HSM は、SSL オフロードをサポートしています。これは、SSL ネゴシエーションと暗号化/復号処理をサーバーから HSM に移行することで、サーバーの負荷を軽減します。このトピックでは、SSL オフロードについて説明します。
SSL オフロードとは
SSL オフロードは、SSL/TLS の暗号化および復号操作をアプリケーションサーバーから専用デバイスに転送するネットワーク最適化技術です。バックエンドサーバーは、復号化されたプレーンテキストのリクエストを処理するだけで済むため、CPU リソースが解放されます。証明書と秘密鍵はオフロードデバイスで一元管理されるため、各サーバーに証明書をデプロイする必要がありません。これにより、サーバーのパフォーマンスが向上し、証明書の管理が簡素化されます。 SSL オフロードは、Web サイトや API サービスなどのトラフィック量の多い HTTPS サービスシナリオ、および暗号化トラフィックの一元管理が必要な金融やヘルスケアなどの業界のシナリオに適しています。
セキュリティ
内部ネットワークセキュリティ: HSM は VPC を介してバックエンドサーバーと通信し、内部ネットワークチャネルを介してセキュリティを確保します。
秘密鍵の物理的な分離と保護: 秘密鍵は常に HSM の耐タンパーハードウェアに保存されます。 HSM が侵害された場合でも、攻撃者はエクスポートまたはレプリケーションによって秘密鍵を取得することはできません。セキュリティは物理的な分離によって確保されます。
キー管理とアクセスコントロールの一元化: HSM はすべての証明書の秘密鍵を一元管理するため、複数のサーバーまたはデバイスに分散して保存する必要がありません。 HSM は、HSM 管理者やオペレーターなどのロールを設定することにより、ユーザーに異なる権限を付与します。
クラスタデプロイメント: HSM は、クラスタデプロイメントを通じて負荷分散とディザスタリカバリの要件を満たします。
コンプライアンス
アルゴリズムコンプライアンス: HSM は、国家暗号法の要件を満たしています。
監査可能な操作: HSM は、監査要件を満たすために、各秘密鍵の使用について時間、操作タイプ、その他の情報を記録した詳細なログを生成します。
標準的なデプロイ図
次の図は、Alibaba Cloud ECS で SSL オフロードを実装するための標準的なデプロイソリューションを示しています。
SSL オフロードシナリオでは、Nginx プロキシがクライアント TLS ハンドシェイクを処理します。 TASSL エンジンは、Nginx と HSM の間のブリッジとして機能し、PKCS#11 などの標準インターフェイスを介して Nginx の暗号操作リクエストを HSM に転送します。 HSM インスタンス管理ツールは、HSM の初期化やキーの作成などの操作に使用されます。
TLS ハンドシェイクプロセス全体は次のとおりです。
クライアントは Nginx と TCP 接続を確立し、TLS ハンドシェイクを開始します。

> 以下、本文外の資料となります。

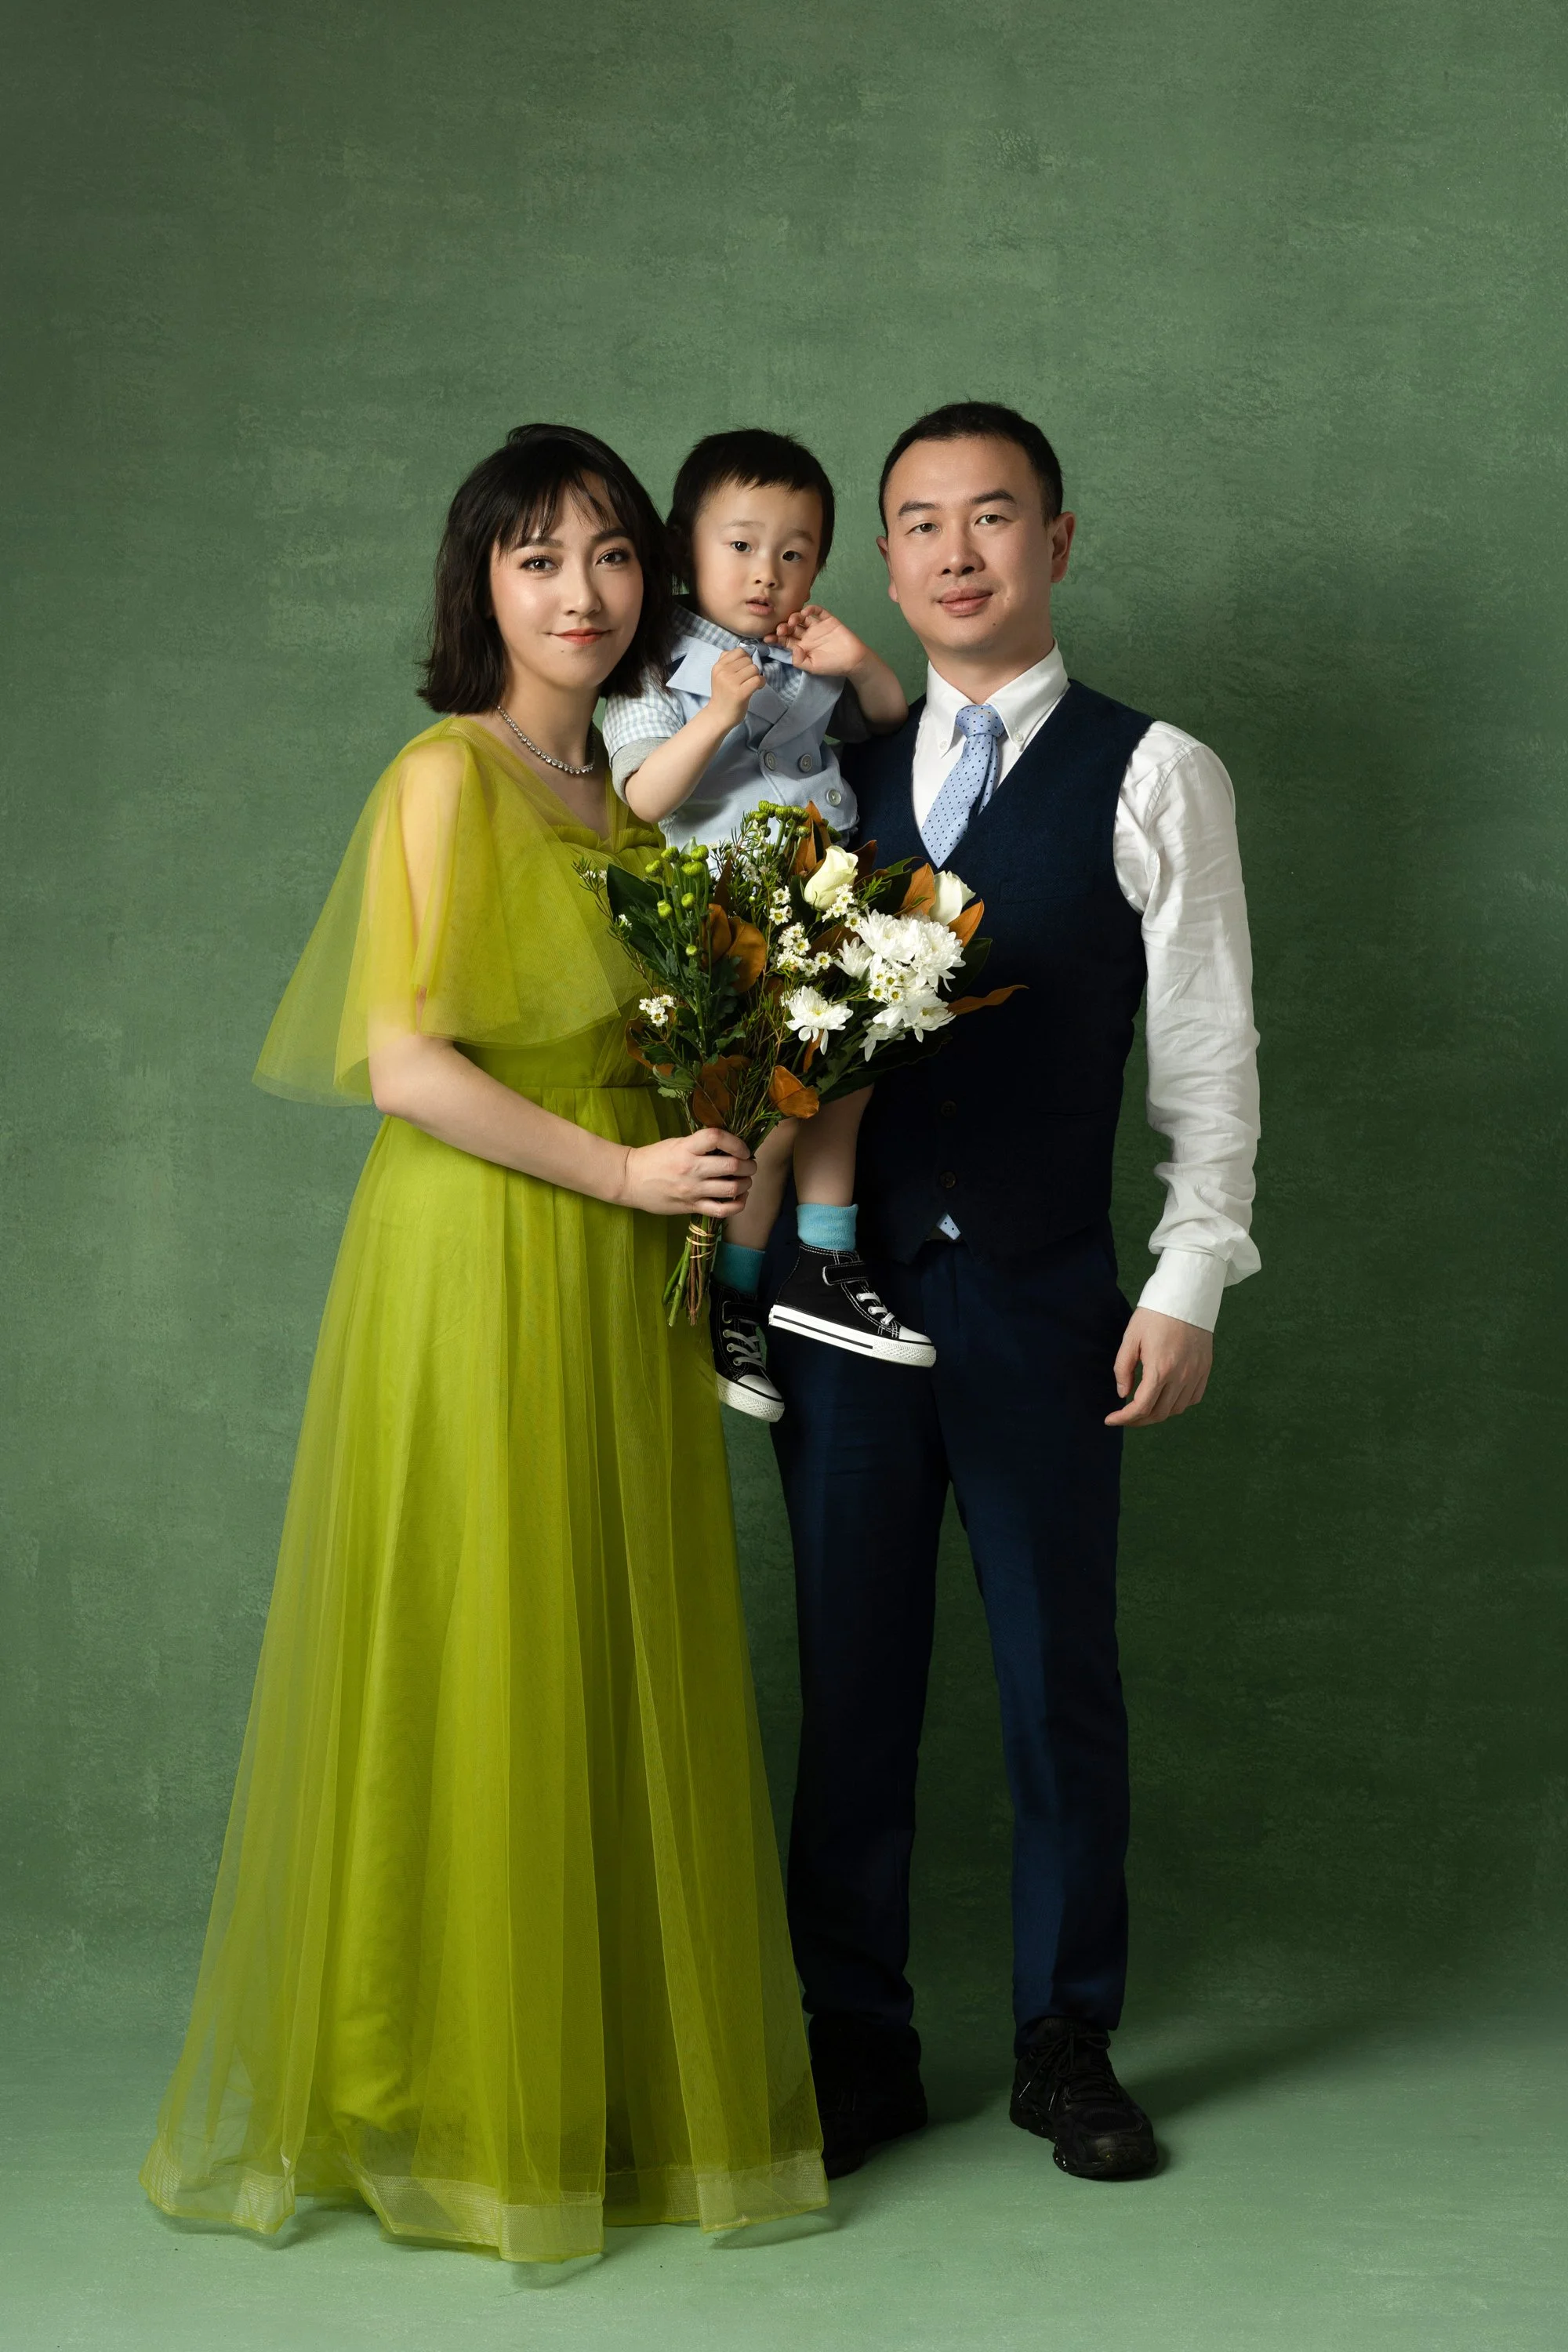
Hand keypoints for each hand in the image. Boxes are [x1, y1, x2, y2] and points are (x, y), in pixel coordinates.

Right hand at [618, 1128, 755, 1217]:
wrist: (630, 1180)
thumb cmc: (654, 1158)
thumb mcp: (676, 1143)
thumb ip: (701, 1145)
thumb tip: (730, 1145)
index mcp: (686, 1148)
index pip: (717, 1138)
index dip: (737, 1142)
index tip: (743, 1148)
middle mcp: (691, 1169)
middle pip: (732, 1166)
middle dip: (748, 1165)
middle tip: (749, 1164)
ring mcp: (692, 1190)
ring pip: (731, 1189)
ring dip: (746, 1183)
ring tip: (745, 1180)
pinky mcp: (691, 1207)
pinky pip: (722, 1210)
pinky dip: (738, 1205)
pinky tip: (739, 1198)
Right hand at [708, 646, 766, 726]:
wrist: (718, 716)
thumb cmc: (723, 695)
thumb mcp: (720, 675)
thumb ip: (728, 662)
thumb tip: (746, 652)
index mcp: (718, 666)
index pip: (739, 651)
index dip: (746, 658)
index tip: (745, 669)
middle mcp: (723, 672)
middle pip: (748, 660)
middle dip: (752, 668)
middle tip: (749, 679)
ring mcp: (731, 682)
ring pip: (754, 668)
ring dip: (757, 676)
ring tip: (752, 684)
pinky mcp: (740, 693)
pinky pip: (757, 679)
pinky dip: (761, 683)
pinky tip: (757, 688)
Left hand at [768, 603, 869, 676]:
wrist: (853, 659)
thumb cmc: (833, 666)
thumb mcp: (813, 668)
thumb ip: (800, 661)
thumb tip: (793, 648)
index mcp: (801, 647)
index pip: (784, 640)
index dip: (775, 638)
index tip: (767, 638)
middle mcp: (807, 635)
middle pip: (790, 628)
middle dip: (782, 627)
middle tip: (781, 629)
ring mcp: (817, 627)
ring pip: (801, 617)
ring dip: (794, 616)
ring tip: (793, 621)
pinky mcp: (827, 620)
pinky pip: (817, 611)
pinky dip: (811, 609)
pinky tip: (806, 612)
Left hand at [1105, 1307, 1213, 1427]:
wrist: (1186, 1296)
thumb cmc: (1155, 1314)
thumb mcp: (1131, 1338)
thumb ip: (1123, 1369)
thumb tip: (1123, 1394)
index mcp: (1160, 1369)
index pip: (1141, 1407)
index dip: (1123, 1418)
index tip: (1110, 1419)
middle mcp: (1181, 1376)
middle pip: (1159, 1413)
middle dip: (1138, 1420)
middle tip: (1124, 1416)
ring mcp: (1196, 1374)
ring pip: (1176, 1409)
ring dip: (1157, 1414)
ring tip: (1143, 1408)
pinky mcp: (1205, 1369)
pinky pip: (1192, 1398)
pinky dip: (1177, 1404)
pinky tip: (1165, 1398)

Nginx が TLS 認証に秘密鍵を使用する必要がある場合、Nginx は TASSL エンジンを介して HSM に操作リクエストを送信します。
説明秘密鍵は常に HSM に保存され、Nginx サーバーのメモリにはロードされません。
HSM は TLS 認証関連の復号と署名操作を実行し、結果を TASSL エンジンに返します。
Nginx は、HSM から返された結果に基づいて TLS ハンドシェイクを完了します。
暗号化チャネルが確立され、後続のリクエストは Nginx によってプレーンテキストに復号化され、バックエンドサービスに転送されます。